3) Washing buffer preparation: Dilute the 20×concentrated washing buffer with deionized water at 20 times. (For example: 1ml 20×concentrated washing buffer + 19ml deionized water ) Make the crystals completely dissolved before use. The diluted washing buffer can store for 7-10 days at 2~8℃.
7.Procedure
1 Take out the coated plates (Can be detached) and record the sample position on a worksheet. Set 2 wells for negative control serum, add undiluted negative control serum, 2 wells for positive control serum, add undiluted positive control serum, 100μL/well. Others are sample wells, add the diluted sample, 100μL each(Both single-well and double-well test is OK).
2 Mix gently, cover andincubate at 37℃ for 30 min.
3 Remove adhesive foil. Pour the liquid out of the wells, add the diluted Washing buffer into each well fully, be static for 10s,pour out. Repeat 3 times, at last time pat to dry on absorbent paper.
4 Add 100μL enzyme conjugate into each well.
5 Cover plate with new adhesive foil.Incubate at 37 ℃ for30 min.
6 Repeat step 3(washing).
7 Add substrate 100ul into each well, mix properly,incubate for 10 min at37 ℃ in the dark.

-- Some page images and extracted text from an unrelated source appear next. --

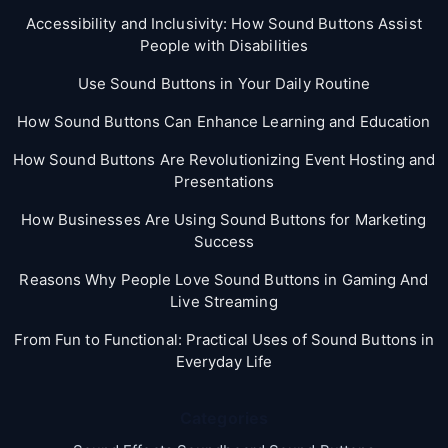
Accessibility and Inclusivity: How Sound Buttons Assist
People with Disabilities
Use Sound Buttons in Your Daily Routine
How Sound Buttons Can Enhance Learning and Education
How Sound Buttons Are Revolutionizing Event Hosting and
Presentations
How Businesses Are Using Sound Buttons for Marketing
Success
Reasons Why People Love Sound Buttons in Gaming And
Live Streaming
From Fun to Functional: Practical Uses of Sound Buttons in
Everyday Life
Categories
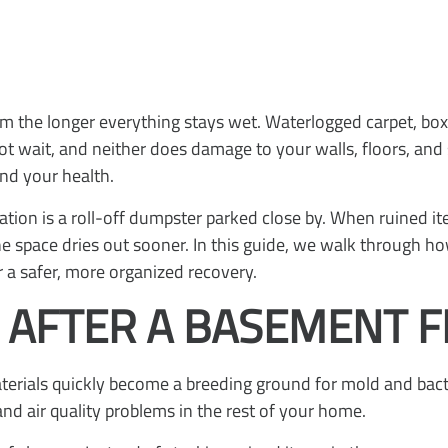
m the longer everything stays wet. Waterlogged carpet, boxe
ot wait, and neither does damage to your walls, floors, and s
and your health.
tuation is a roll-off dumpster parked close by. When ruined 
he space dries out sooner. In this guide, we walk through ho
r a safer, more organized recovery.
 AFTER A BASEMENT 
aterials quickly become a breeding ground for mold and bacte
and air quality problems in the rest of your home.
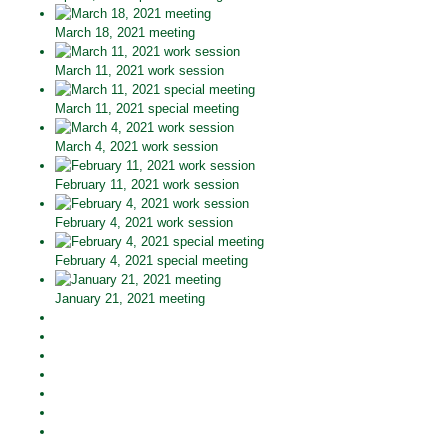
March 18, 2021 meeting
March 11, 2021 work session
March 11, 2021 special meeting
March 4, 2021 work session
February 11, 2021 work session
February 4, 2021 work session
February 4, 2021 special meeting
January 21, 2021 meeting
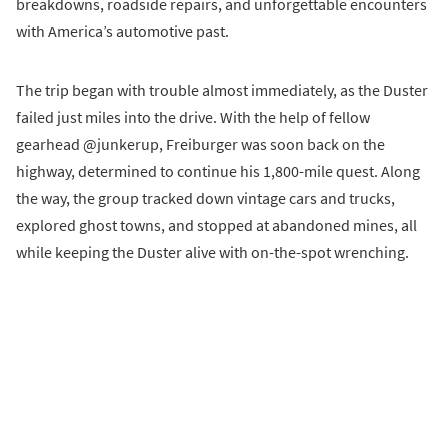
breakdowns, roadside repairs, and unforgettable encounters
with America’s automotive past.
The trip began with trouble almost immediately, as the Duster
failed just miles into the drive. With the help of fellow
gearhead @junkerup, Freiburger was soon back on the
highway, determined to continue his 1,800-mile quest. Along
the way, the group tracked down vintage cars and trucks,
explored ghost towns, and stopped at abandoned mines, all
while keeping the Duster alive with on-the-spot wrenching.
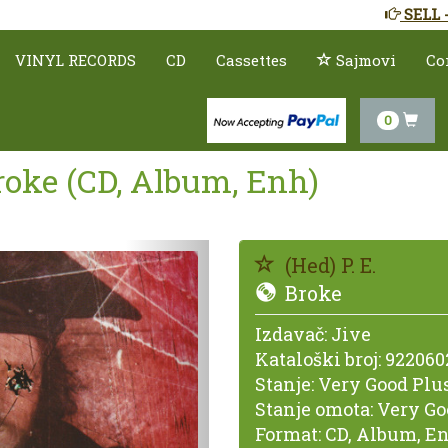
SELL 
VINYL RECORDS
CD
Cassettes
Sajmovi
Co
0
Broke (CD, Album, Enh)
Prethodno
(Hed) P. E.
Broke
Izdavač:
Jive
Kataloški broj:
922060
Stanje:
Very Good Plus
Stanje omota:
Very Go
Format:
CD, Album, E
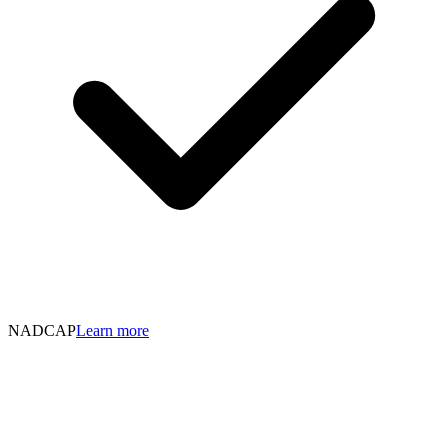
NADCAP
Learn more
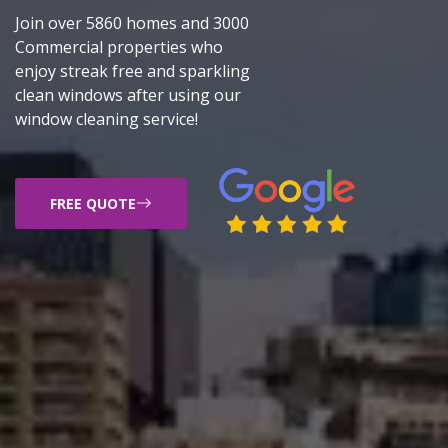
Join over 5860 homes and 3000
Commercial properties who
enjoy streak free and sparkling
clean windows after using our
window cleaning service!
FREE QUOTE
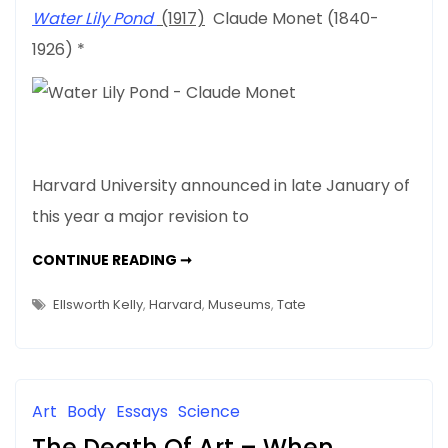
Admissions
Water Lily Pond
(1917)
Claude Monet (1840-
Policy
1926) *
–
What’s
Art
Got
To
Do
Harvard University announced in late January of
With
this year a major revision to
It
HARVARD’S
CONTINUE READING ➞
NEW
ADMISSIONS
POLICY
Ellsworth Kelly
,
Harvard
,
Museums
,
Tate
–
WHAT’S
ART
GOT
TO
DO
WITH
Art
Body
Essays
Science
IT
The Death Of Art – When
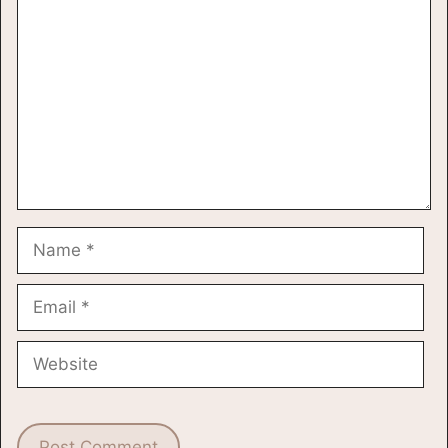
Name
Email
Website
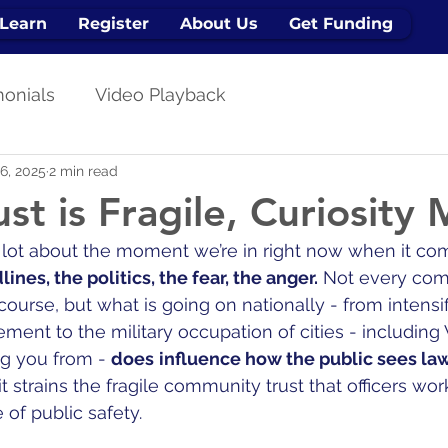
Learn
Register
About Us
Get Funding
monials
Video Playback
6, 2025
2 min read
st is Fragile, Curiosity 
a lot about the moment we’re in right now when it co
ines, the politics, the fear, the anger.
 Not every com
course, but what is going on nationally - from intensif
ment to the military occupation of cities - including
ng you from - 
does
influence how the public sees law
 it strains the fragile community trust that officers wor
 of public safety.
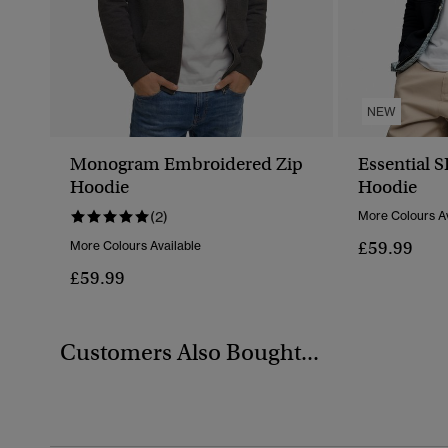
NEW
Monogram Embroidered Zip
Essential 
Hoodie
Hoodie
(2)
More Colours Av
£59.99
More Colours Available
£59.99
Customers Also Bought...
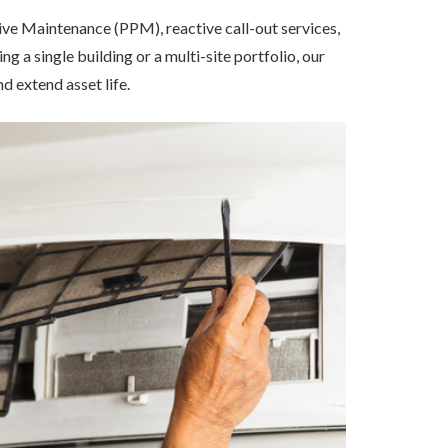
ive Maintenance (PPM), reactive call-out services,
a single building or a multi-site portfolio, our
 extend asset life.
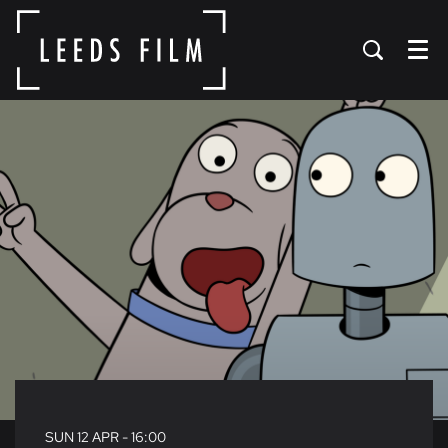
Menu
SUN 12 APR
- 16:00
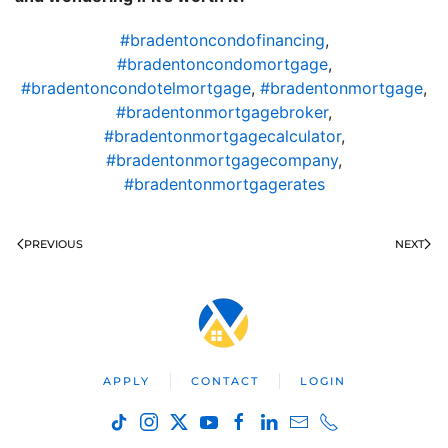
#bradentoncondofinancing
,
#bradentoncondomortgage
,
#bradentoncondotelmortgage
,
#bradentonmortgage
,
#bradentonmortgagebroker
,
#bradentonmortgagecalculator
,
#bradentonmortgagecompany
,
#bradentonmortgagerates
PREVIOUS
NEXT
APPLY
CONTACT
LOGIN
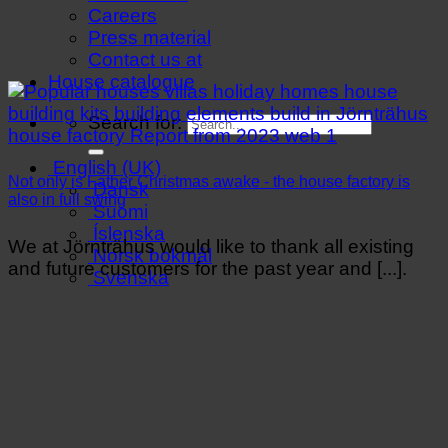
Careers
Press material
Contact us at
House catalogue
Search for:
English (UK)
Not only is Father Christmas awake - the house factory is
Dansk
also in full swing
Suomi
Íslenska
We at Jörnträhus would like to thank all existing
Norsk bokmål
and future customers for the past year and [...].
Svenska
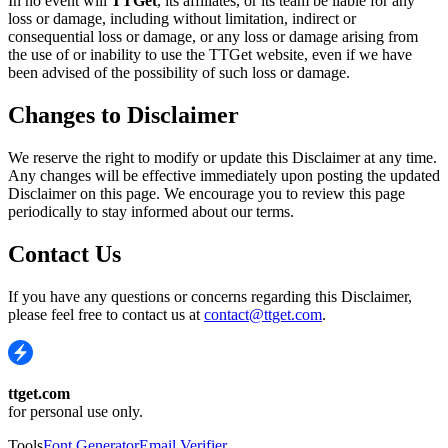
In no event will
TTGet
, its affiliates, or its team be liable for any
loss or damage, including without limitation, indirect or
consequential loss or damage, or any loss or damage arising from
the use of or inability to use the TTGet website, even if we have
been advised of the possibility of such loss or damage.
Changes to Disclaimer
We reserve the right to modify or update this Disclaimer at any time.
Any changes will be effective immediately upon posting the updated
Disclaimer on this page. We encourage you to review this page
periodically to stay informed about our terms.
Contact Us
If you have any questions or concerns regarding this Disclaimer,
please feel free to contact us at
contact@ttget.com
.
ttget.com
for personal use only.
Tools
Font Generator
Email Verifier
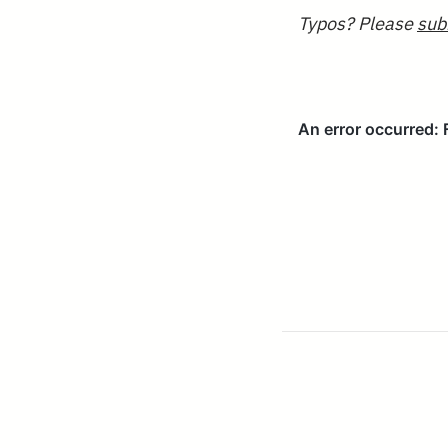
Typos? Please
sub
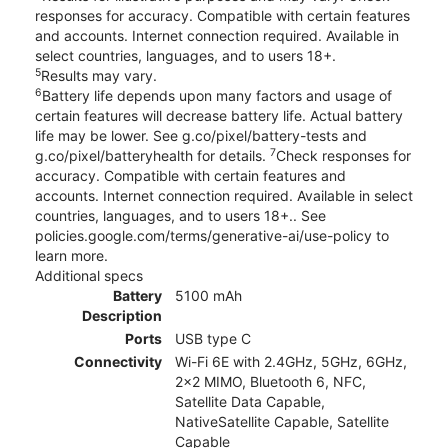
responses for accuracy. Compatible with certain features
and accounts. Internet connection required. Available in
select countries, languages, and to users 18+.
5
Results may vary.
6
Battery life depends upon many factors and usage of
certain features will decrease battery life. Actual battery
life may be lower. See g.co/pixel/battery-tests and
7
g.co/pixel/batteryhealth for details.
Check responses for
accuracy. Compatible with certain features and
accounts. Internet connection required. Available in select
countries, languages, and to users 18+.. See
policies.google.com/terms/generative-ai/use-policy to
learn more.
Additional specs
Battery
5100 mAh
Description
Ports
USB type C
Connectivity
Wi-Fi 6E with 2.4GHz, 5GHz, 6GHz,
2x2 MIMO, Bluetooth 6, NFC,
Satellite Data Capable,
NativeSatellite Capable, Satellite
Capable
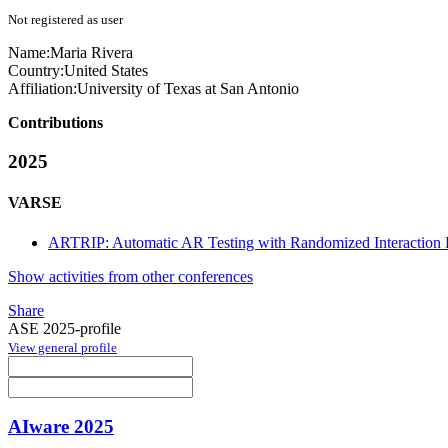
Not registered as user
Name:
Maria Rivera
Country:
United States
Affiliation:
University of Texas at San Antonio
Contributions
2025
VARSE
ARTRIP: Automatic AR Testing with Randomized Interaction P
Show activities from other conferences
Share
ASE 2025-profile
View general profile
AIware 2025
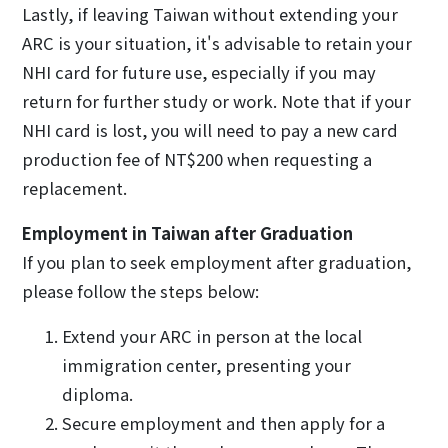
Lastly, if leaving Taiwan without extending your
ARC is your situation, it's advisable to retain your
NHI card for future use, especially if you may
return for further study or work. Note that if your
NHI card is lost, you will need to pay a new card
production fee of NT$200 when requesting a
replacement.
Employment in Taiwan after Graduation
If you plan to seek employment after graduation,
please follow the steps below:
Extend your ARC in person at the local
immigration center, presenting your
diploma.
Secure employment and then apply for a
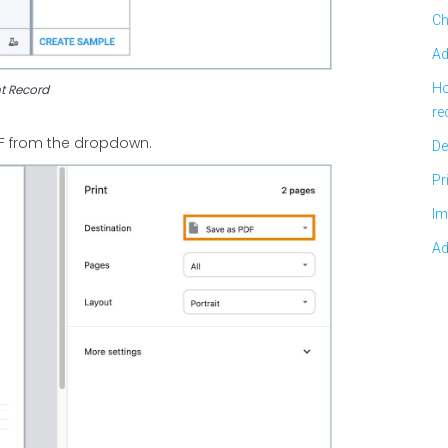
Ch
Ad
Ho
nt Record
re
PDF from the dropdown.
De
Pr
Im
Ad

8 Add stop solution 50μL into each well, mix gently and determine the result.
9 Measure the OD value of each well with a photometer at dual-wave length 450nm/630nm.
8.Results
For the assay to be valid, the positive control wells’ average OD value must be greater than or equal to 1.0, and the negative control wells’ average OD value is less than 0.1. Otherwise the test is invalid, need test again.
The result is judged by S/P value,
S/P=(Sample OD450/630- NCx(—))/( PCx(—)- NCx(—)), NCx(—) means Negative control’s average OD450/630 value(calculate as 0.05 when the value is less than 0.05), PCx(—) means Positive control’s average OD450/630 value
If S/P≥0.25, it is positive; less than 0.25, it is negative.
9. Precautions and warnings for users
1. This test kit is for research use only..
2. Do not use reagents expired, do not mix reagents from different lots.
3. Read the Manual carefully before use.
4. Experiment rubbish should be dealt with high pressure steam sterilization at 121 ℃ for 30 minutes, or treated with 5.0g/L sodium hypochlorite disinfectant for 30 minutes, then discard.
5. MicroWell plate removed from the refrigerated environment should be balanced moisture to dry at room temperature, then can be opened. Put back unused MicroWell plate into dry foil bag and sealed at 4 ℃. Unused liquid reagent should cover caps, store at 2-8 ℃ in dark with other group components.
6. Should use Micropipettor to add sample and reagents, and often proof its accuracy.
7. When adding washing buffer, should be full but no overflow, avoid appearing free enzyme at mouth of well or cross pollution between wells.
8. Stop solution is corrosive, use large amount of water to wash immediately when touch the skin or clothes.
Specifications:96 wells×2.
Expiry date:12 months.
Storage:Store at 2~8℃, in the dark.
Production Date:On outer-packing of the test kit.